━━━ Dataset records ━━━

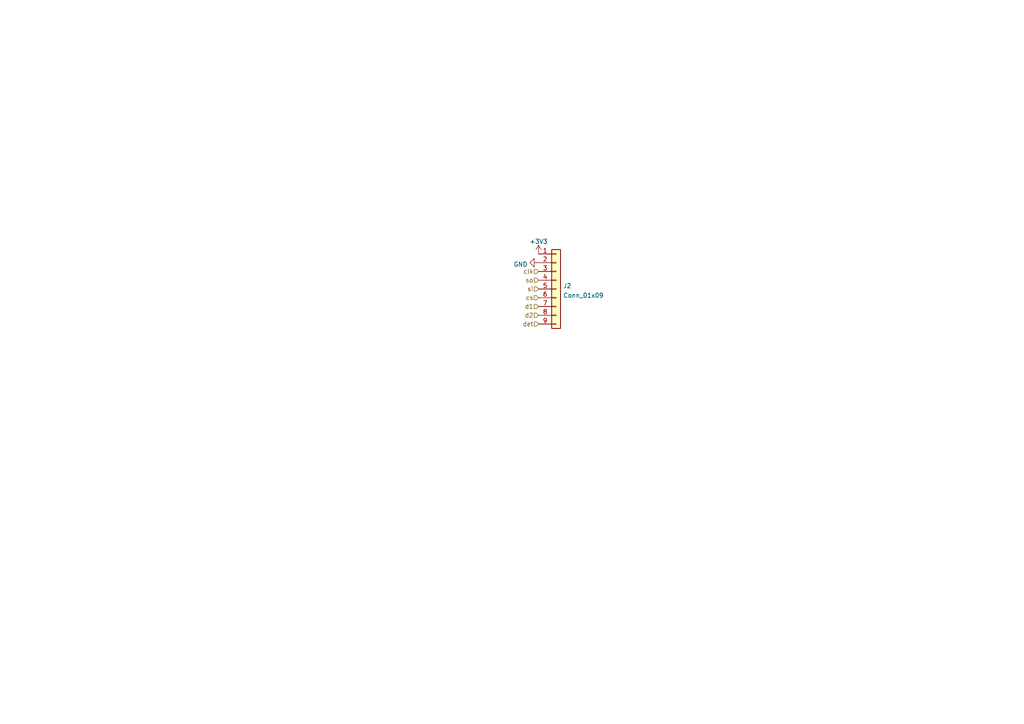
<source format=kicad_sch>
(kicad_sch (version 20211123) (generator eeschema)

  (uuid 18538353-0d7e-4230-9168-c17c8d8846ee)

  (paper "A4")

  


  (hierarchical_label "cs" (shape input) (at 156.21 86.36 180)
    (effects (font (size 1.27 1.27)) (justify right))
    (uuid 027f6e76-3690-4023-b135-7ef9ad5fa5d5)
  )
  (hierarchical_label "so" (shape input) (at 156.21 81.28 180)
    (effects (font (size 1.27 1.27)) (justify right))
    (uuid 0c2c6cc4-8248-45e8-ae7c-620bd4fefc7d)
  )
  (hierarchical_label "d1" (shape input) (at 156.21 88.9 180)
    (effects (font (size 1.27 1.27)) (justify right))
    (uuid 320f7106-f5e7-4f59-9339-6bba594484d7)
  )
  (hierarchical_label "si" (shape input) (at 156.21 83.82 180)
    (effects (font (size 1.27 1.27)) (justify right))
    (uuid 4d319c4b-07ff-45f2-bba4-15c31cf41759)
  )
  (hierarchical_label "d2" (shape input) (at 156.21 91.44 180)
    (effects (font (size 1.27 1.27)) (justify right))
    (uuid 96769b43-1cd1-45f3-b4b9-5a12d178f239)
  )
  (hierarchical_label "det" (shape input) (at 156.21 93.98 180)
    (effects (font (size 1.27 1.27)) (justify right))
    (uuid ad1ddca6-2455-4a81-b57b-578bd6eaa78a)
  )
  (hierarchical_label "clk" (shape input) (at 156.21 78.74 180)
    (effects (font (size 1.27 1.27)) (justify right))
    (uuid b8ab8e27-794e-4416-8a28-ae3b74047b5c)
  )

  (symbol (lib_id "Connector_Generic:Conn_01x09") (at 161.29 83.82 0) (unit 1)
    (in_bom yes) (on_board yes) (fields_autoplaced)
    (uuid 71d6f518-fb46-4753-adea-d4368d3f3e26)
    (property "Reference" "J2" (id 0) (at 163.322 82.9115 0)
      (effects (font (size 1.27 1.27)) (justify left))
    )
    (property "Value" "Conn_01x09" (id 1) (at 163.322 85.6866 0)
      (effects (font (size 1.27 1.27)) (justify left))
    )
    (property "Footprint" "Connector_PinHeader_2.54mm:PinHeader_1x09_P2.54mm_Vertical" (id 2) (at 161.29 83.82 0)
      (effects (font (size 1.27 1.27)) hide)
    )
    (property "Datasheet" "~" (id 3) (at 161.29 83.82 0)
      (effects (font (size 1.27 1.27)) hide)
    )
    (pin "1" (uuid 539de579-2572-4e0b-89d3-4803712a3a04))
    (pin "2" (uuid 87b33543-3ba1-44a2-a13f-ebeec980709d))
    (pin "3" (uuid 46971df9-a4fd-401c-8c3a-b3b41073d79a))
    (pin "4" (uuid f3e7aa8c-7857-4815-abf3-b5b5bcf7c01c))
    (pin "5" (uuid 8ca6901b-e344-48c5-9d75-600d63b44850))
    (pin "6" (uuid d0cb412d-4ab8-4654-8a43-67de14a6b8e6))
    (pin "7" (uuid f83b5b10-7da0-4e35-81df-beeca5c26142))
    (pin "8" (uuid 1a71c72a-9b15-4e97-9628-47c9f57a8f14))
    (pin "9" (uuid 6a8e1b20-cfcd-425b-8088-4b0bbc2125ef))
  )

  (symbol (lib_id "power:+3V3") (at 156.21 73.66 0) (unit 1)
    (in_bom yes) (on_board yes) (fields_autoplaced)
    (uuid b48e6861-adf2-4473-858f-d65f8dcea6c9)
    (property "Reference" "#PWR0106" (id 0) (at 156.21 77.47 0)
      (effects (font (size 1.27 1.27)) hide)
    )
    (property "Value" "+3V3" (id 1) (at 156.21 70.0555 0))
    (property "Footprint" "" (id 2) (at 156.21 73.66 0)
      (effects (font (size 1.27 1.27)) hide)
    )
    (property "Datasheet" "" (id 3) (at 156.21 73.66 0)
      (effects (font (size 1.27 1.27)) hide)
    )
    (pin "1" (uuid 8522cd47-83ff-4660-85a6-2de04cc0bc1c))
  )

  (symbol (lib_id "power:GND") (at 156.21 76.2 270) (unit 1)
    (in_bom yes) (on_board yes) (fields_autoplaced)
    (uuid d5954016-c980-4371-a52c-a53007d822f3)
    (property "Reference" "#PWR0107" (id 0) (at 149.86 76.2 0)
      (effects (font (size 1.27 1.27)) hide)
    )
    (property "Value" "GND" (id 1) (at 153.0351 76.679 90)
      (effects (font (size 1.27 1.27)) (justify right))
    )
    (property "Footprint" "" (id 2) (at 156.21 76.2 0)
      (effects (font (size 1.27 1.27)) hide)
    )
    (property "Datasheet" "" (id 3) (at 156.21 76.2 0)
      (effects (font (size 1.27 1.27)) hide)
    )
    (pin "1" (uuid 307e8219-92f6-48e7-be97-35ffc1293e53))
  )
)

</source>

━━━
━━━ Dataset records ━━━

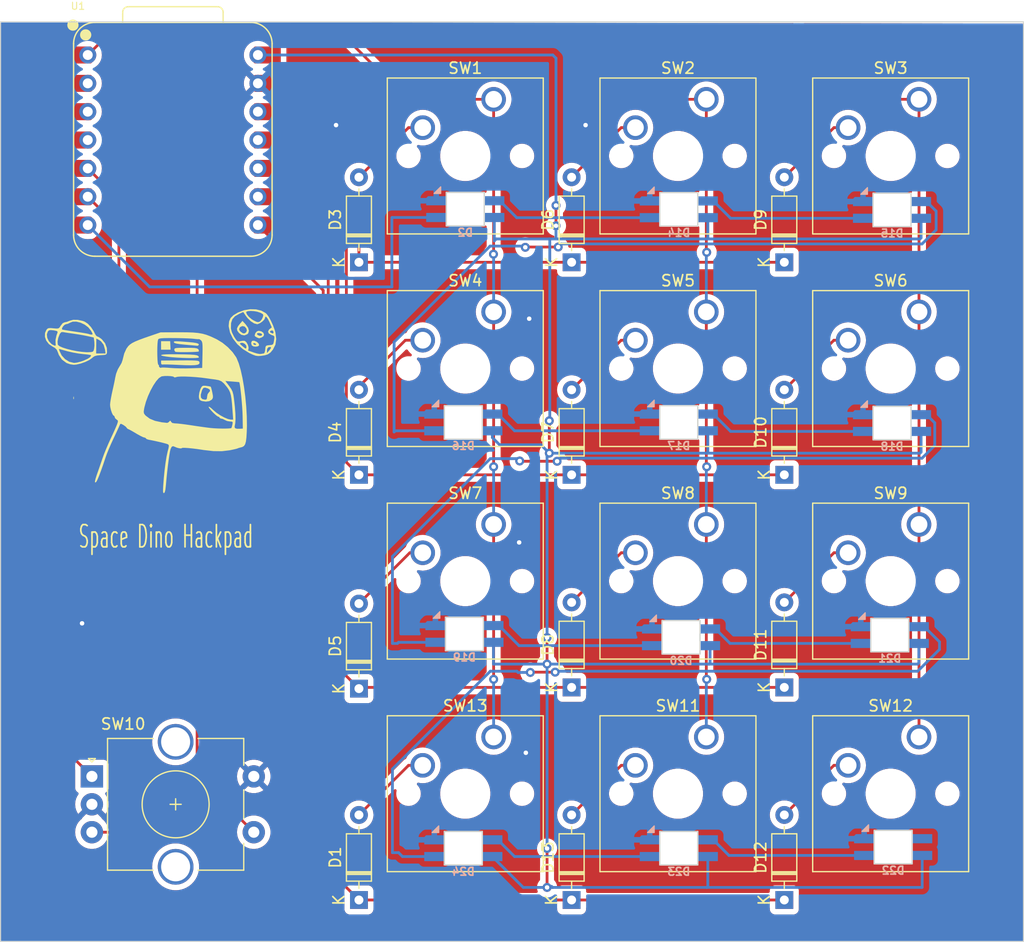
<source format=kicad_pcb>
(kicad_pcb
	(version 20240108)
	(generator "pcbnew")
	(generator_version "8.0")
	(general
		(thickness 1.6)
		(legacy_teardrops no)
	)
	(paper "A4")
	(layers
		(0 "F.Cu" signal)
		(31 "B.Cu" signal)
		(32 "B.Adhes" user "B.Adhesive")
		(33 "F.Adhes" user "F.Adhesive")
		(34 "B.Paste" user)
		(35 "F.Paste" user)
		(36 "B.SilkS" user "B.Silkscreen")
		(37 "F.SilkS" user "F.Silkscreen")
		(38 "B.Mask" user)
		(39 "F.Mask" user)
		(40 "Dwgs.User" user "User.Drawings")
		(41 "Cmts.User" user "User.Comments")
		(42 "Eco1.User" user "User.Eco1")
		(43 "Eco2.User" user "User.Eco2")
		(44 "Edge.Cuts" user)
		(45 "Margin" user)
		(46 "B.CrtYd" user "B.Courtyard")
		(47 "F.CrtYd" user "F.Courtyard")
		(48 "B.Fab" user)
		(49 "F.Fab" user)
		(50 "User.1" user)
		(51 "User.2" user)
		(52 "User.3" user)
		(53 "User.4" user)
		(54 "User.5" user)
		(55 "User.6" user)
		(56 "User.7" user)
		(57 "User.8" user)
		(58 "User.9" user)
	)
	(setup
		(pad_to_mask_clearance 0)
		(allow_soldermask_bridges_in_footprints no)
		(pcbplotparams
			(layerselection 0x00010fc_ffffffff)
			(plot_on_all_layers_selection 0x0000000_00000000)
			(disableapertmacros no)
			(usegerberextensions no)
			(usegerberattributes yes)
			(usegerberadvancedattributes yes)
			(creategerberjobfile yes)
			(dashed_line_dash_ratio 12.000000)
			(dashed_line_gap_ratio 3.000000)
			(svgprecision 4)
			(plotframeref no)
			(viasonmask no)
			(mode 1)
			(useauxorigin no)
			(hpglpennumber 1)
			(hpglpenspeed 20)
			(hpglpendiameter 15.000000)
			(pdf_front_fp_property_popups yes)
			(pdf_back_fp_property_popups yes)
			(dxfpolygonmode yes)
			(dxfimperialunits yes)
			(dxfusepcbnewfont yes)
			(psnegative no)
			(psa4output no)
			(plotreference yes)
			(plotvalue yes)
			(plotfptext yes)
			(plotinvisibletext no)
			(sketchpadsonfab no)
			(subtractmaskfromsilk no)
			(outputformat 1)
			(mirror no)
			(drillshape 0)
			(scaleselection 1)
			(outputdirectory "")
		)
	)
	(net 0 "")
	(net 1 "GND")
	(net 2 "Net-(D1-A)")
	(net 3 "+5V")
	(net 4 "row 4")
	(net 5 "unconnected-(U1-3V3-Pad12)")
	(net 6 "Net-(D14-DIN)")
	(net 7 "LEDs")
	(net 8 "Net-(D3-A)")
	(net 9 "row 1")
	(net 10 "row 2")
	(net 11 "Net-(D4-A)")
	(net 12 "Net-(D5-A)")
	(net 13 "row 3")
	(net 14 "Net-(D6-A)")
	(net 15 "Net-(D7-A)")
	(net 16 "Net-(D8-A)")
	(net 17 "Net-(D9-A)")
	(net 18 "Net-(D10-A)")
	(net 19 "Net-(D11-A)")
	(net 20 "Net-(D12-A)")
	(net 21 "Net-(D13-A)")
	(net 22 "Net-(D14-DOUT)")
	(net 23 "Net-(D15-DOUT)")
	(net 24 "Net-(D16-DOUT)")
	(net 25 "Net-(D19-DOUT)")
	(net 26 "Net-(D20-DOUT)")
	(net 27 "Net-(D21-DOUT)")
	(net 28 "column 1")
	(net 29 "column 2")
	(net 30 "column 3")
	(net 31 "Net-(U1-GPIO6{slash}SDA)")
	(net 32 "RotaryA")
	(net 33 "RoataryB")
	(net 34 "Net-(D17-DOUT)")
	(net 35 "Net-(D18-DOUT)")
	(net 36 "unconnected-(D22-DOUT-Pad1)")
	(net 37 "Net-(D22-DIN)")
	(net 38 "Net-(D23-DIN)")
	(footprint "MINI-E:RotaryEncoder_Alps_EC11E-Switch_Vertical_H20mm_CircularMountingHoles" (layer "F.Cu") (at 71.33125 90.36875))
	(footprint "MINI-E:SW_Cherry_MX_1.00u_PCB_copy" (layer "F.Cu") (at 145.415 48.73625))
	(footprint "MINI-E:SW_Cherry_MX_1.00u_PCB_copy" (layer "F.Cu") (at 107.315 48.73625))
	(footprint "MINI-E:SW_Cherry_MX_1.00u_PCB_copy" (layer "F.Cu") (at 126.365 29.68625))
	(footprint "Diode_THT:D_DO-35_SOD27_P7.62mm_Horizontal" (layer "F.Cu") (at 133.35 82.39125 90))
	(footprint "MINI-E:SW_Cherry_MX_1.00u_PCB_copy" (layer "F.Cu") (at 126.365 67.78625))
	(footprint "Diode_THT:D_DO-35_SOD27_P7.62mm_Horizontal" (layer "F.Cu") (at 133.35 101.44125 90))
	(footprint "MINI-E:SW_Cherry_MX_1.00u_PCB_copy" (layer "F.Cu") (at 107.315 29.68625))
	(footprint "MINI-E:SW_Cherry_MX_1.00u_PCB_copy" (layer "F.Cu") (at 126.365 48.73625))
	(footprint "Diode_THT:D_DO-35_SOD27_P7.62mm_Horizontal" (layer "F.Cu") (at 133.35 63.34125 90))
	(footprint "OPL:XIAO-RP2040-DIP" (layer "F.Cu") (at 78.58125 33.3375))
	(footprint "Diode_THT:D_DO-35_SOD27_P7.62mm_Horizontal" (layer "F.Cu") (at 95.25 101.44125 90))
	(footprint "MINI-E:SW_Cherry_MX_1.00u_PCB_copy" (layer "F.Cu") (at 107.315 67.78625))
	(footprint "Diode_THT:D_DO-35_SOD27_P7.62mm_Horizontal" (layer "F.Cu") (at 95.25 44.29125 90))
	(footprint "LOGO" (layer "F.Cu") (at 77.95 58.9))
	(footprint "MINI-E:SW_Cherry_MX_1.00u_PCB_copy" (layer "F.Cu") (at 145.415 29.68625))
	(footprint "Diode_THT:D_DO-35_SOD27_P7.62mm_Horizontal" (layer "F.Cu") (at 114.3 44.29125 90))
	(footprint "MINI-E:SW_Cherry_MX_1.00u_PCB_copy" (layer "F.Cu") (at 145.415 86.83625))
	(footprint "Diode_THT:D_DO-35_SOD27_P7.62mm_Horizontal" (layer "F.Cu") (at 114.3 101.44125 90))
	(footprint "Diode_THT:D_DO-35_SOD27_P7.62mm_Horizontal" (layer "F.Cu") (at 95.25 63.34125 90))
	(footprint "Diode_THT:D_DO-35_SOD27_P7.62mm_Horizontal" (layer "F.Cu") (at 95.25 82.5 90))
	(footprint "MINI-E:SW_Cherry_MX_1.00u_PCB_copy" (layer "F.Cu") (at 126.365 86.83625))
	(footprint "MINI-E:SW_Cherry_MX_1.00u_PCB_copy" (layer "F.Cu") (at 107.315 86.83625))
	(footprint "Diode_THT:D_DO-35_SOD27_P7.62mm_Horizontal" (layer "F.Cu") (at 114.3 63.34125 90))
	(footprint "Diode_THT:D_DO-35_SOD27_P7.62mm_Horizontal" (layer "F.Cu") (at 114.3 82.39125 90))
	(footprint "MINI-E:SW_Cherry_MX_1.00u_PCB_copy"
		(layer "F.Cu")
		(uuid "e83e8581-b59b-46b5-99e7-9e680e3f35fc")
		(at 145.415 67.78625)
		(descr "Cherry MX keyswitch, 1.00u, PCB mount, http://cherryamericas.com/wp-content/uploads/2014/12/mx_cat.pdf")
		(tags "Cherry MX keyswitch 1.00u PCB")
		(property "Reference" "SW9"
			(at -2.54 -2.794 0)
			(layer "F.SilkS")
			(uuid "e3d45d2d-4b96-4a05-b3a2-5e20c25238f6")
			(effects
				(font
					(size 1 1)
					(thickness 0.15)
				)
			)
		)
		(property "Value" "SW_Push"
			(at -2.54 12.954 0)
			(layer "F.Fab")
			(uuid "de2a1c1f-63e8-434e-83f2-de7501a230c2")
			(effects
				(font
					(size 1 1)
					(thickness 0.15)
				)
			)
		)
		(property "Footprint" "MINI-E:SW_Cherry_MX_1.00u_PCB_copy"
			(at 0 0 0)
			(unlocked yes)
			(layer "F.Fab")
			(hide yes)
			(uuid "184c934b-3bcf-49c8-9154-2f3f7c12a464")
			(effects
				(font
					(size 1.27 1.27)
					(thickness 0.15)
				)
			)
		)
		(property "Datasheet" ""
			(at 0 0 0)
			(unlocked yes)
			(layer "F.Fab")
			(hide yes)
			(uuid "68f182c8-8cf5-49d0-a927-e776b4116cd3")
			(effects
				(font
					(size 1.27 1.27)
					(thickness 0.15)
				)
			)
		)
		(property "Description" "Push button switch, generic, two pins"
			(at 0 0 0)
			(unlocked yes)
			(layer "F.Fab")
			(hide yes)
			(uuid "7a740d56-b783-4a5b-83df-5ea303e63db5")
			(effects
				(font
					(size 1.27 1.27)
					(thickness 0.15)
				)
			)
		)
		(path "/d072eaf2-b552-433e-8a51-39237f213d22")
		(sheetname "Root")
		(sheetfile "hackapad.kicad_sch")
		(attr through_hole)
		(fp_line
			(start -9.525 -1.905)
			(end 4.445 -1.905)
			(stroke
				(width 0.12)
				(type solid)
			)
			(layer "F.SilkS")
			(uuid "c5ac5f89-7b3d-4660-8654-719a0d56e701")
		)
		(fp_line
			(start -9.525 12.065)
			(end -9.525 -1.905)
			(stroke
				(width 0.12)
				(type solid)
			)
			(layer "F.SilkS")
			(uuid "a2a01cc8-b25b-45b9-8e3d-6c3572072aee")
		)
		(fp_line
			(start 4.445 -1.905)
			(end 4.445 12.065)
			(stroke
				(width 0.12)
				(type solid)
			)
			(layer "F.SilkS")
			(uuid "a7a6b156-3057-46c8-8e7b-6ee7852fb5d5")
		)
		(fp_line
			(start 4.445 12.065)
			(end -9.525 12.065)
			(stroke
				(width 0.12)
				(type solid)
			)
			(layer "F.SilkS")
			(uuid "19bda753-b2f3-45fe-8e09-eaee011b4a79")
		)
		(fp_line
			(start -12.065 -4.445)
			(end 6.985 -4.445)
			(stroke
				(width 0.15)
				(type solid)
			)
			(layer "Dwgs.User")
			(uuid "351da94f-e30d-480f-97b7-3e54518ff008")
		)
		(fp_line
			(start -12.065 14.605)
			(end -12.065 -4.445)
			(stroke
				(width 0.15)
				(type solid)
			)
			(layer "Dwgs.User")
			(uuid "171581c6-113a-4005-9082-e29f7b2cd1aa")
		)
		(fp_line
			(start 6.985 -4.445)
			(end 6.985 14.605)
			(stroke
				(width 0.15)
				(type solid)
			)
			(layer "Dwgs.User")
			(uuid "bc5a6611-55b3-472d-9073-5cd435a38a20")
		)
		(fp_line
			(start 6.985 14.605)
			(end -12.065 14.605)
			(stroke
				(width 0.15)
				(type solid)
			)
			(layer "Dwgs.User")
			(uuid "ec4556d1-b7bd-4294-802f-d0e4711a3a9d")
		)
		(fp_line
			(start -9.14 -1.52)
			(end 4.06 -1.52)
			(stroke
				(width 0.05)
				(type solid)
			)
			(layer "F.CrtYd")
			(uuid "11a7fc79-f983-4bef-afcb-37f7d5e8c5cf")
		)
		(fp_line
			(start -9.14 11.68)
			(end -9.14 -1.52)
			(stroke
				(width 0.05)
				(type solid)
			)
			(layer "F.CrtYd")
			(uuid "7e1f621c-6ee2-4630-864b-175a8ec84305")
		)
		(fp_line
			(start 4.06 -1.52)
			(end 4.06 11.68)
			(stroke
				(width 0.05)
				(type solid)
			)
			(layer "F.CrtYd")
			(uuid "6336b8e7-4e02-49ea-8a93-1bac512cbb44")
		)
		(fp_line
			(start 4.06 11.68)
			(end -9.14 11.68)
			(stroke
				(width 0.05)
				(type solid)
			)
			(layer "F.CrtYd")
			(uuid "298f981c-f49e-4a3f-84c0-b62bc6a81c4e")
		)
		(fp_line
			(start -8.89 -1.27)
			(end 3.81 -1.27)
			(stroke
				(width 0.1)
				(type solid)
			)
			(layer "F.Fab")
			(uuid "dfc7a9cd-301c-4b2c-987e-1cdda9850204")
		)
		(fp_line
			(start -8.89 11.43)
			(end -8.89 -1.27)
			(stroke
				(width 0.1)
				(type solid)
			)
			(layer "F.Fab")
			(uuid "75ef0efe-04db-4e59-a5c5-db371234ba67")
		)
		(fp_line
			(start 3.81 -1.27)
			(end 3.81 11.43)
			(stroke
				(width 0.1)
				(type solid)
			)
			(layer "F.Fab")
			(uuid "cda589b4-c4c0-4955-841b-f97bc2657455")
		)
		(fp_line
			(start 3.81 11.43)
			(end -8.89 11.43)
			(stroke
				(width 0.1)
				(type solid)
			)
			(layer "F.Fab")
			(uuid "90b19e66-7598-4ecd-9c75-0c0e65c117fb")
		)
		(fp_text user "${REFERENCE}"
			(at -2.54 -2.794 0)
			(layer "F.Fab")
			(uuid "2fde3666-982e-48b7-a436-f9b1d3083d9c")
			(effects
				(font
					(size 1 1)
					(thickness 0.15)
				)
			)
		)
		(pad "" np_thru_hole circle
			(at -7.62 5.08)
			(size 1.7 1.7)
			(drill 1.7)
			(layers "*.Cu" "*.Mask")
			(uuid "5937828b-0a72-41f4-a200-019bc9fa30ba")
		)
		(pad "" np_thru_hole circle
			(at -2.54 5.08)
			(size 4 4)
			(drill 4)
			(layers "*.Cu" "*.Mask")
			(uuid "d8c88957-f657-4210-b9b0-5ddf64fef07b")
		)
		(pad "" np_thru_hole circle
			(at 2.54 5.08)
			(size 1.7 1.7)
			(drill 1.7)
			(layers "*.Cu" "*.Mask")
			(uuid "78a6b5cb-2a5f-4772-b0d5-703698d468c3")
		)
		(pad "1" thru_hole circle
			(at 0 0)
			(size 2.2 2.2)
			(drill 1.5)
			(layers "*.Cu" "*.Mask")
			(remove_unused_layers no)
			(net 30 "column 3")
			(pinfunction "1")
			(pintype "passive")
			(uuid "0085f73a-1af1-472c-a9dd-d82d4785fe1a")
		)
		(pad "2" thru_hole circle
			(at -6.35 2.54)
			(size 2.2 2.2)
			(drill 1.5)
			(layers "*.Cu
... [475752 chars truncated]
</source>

━━━

Assigned task: Across the data shown above, how many lines carry the string "column"? Reply with the figure by itself.

Your solution: 4